Véronique Blanchard, donne voix aux “mauvaises filles et mauvaises graines” (titre d’un autre de ses livres) des années 50. Une loi de 1945 laissait espérer pour elles un traitement plus bienveillant. Mais il y a loin de la loi théorique à son application.
“Vagabondes, voleuses, vicieuses” vont rester — au-delà même de leurs “folle” (souvent bien peu néanmoins) adolescence — sous strict contrôle.
L’historienne — responsable du Centre « Enfant en justice » de l’école nationale de Protection Judiciaire de la Jeunesse - livre des témoignages passés sous silence. Pour un même méfait, une fille était condamnées à cinq ans de rétention au moment où les garçons s’en tiraient avec moins de 2 ans.

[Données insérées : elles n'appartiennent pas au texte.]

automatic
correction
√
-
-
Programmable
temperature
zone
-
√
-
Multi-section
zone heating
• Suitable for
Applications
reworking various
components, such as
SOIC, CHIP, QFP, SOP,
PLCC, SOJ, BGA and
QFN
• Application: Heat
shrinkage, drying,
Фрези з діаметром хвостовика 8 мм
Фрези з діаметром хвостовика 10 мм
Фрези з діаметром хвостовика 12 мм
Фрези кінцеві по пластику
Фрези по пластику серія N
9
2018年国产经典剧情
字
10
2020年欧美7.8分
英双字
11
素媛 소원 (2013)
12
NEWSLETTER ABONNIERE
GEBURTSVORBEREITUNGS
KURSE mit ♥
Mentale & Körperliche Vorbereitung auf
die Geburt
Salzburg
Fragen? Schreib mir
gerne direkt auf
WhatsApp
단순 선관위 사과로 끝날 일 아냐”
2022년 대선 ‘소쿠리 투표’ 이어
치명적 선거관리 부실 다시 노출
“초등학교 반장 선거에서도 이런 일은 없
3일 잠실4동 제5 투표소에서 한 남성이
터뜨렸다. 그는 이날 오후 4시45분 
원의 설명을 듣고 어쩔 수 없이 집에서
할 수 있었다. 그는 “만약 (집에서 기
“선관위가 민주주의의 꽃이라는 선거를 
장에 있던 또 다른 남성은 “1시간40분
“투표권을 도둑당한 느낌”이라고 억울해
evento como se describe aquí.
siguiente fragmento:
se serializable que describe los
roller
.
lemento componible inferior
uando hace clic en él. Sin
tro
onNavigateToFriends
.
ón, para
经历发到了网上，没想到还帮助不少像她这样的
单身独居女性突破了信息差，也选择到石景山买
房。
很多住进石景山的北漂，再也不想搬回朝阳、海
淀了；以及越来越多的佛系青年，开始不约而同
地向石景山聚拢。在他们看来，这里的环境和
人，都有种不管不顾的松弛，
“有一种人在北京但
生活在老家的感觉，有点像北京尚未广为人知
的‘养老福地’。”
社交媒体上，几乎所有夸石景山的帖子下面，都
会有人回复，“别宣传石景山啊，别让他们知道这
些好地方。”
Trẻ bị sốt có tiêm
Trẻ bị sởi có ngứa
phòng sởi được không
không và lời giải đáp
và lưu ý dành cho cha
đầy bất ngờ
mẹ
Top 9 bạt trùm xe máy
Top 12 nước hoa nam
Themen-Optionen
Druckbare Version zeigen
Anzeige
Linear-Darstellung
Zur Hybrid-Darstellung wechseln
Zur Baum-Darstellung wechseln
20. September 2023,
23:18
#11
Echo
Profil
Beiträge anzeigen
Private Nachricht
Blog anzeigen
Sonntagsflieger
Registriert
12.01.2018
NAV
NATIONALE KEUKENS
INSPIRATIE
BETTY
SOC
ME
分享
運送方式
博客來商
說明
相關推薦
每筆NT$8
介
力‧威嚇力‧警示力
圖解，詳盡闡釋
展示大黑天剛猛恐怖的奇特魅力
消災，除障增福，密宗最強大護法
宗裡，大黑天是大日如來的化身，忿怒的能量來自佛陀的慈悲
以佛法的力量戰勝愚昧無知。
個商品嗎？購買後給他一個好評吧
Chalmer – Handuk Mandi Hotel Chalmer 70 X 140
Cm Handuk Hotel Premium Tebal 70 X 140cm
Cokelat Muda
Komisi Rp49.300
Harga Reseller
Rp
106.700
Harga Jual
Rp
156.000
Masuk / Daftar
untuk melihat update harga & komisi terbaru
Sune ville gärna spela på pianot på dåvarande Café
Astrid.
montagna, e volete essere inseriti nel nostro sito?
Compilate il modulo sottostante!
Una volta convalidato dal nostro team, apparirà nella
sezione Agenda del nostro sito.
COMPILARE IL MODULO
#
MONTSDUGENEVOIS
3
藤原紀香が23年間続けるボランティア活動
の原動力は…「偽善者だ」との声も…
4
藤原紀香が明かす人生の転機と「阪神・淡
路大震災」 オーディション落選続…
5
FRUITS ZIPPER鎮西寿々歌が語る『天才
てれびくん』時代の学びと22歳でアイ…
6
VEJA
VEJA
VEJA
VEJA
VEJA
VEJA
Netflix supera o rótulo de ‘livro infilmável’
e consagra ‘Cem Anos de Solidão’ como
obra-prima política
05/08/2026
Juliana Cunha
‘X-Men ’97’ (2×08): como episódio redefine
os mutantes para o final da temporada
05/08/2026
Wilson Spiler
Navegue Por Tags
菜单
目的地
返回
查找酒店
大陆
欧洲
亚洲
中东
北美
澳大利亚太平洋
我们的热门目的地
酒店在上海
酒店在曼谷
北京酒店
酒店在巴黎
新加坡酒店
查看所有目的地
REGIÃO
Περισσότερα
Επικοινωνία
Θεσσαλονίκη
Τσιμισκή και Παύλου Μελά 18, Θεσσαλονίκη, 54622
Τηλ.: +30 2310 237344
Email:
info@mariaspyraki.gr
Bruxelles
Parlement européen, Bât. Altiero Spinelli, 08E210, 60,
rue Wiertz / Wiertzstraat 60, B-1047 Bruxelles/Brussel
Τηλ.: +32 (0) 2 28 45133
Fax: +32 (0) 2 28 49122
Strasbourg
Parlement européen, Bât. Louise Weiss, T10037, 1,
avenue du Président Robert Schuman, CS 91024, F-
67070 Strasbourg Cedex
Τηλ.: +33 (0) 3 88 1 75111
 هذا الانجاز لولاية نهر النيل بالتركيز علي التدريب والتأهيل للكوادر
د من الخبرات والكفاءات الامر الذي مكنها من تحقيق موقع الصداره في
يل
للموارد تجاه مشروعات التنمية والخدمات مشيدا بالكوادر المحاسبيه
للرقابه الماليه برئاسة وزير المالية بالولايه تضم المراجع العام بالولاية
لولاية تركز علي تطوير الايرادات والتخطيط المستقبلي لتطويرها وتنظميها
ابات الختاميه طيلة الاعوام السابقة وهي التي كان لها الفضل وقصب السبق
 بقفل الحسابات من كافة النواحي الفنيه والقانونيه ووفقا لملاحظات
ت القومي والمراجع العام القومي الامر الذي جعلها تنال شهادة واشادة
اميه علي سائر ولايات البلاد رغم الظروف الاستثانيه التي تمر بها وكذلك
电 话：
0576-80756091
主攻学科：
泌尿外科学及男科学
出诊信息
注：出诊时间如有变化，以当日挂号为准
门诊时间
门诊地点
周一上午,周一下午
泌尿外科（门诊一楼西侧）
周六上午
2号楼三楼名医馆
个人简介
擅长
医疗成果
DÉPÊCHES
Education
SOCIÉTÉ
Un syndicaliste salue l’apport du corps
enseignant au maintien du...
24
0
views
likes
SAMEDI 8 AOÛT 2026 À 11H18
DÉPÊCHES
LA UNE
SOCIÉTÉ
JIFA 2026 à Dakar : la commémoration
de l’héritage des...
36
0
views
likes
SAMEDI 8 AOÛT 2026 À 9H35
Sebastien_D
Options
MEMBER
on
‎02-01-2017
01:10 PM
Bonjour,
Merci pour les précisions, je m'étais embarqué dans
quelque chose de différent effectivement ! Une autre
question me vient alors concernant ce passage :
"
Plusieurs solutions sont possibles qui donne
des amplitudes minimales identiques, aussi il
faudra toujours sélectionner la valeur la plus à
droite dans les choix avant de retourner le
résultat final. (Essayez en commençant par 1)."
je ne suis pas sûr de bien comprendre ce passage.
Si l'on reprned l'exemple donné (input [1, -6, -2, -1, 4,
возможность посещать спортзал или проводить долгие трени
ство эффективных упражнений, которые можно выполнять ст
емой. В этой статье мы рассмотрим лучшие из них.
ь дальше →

Preuve que la loi était celle du genre.
La notion de déviance joue implicitement comme arme de contrôle social sur la femme. Pour autant, en dépit de ses témoignages des années 50, ce livre n’a rien de vintage.
Et les mots des « mauvaises filles » permettent de comprendre comment les juges pris dans leurs normes restent le bras rigide d’une société patriarcale qui refuse de comprendre qu’elle est en partie coupable de cette délinquance juvénile de milieux souvent défavorisés.
Les dossiers que l’auteure sort sont « saturés de sexes » et c’est bien ce qui semble faire problème à une époque où le “deuxième sexe” reste résolument second. Mais ces filles des années 50 ne sont-elles pas des préfiguration des voix des féministes des années 60–70 ?
Grâce à leur poussée “underground” va se défaire la construction des normes que la justice et les assistantes sociales firent perdurer dans ces années de plomb.
Preuve que ces blousons noirs en jupon étaient des “enragées” avant la lettre.
jean-paul gavard-perret
Véronique Blanchard, Vagabondes, voleuses, vicieuses (adolescentes sous contrôle, de la Libération à la libération sexuelle), éditions François Bourin, coll “Genre”, 2020.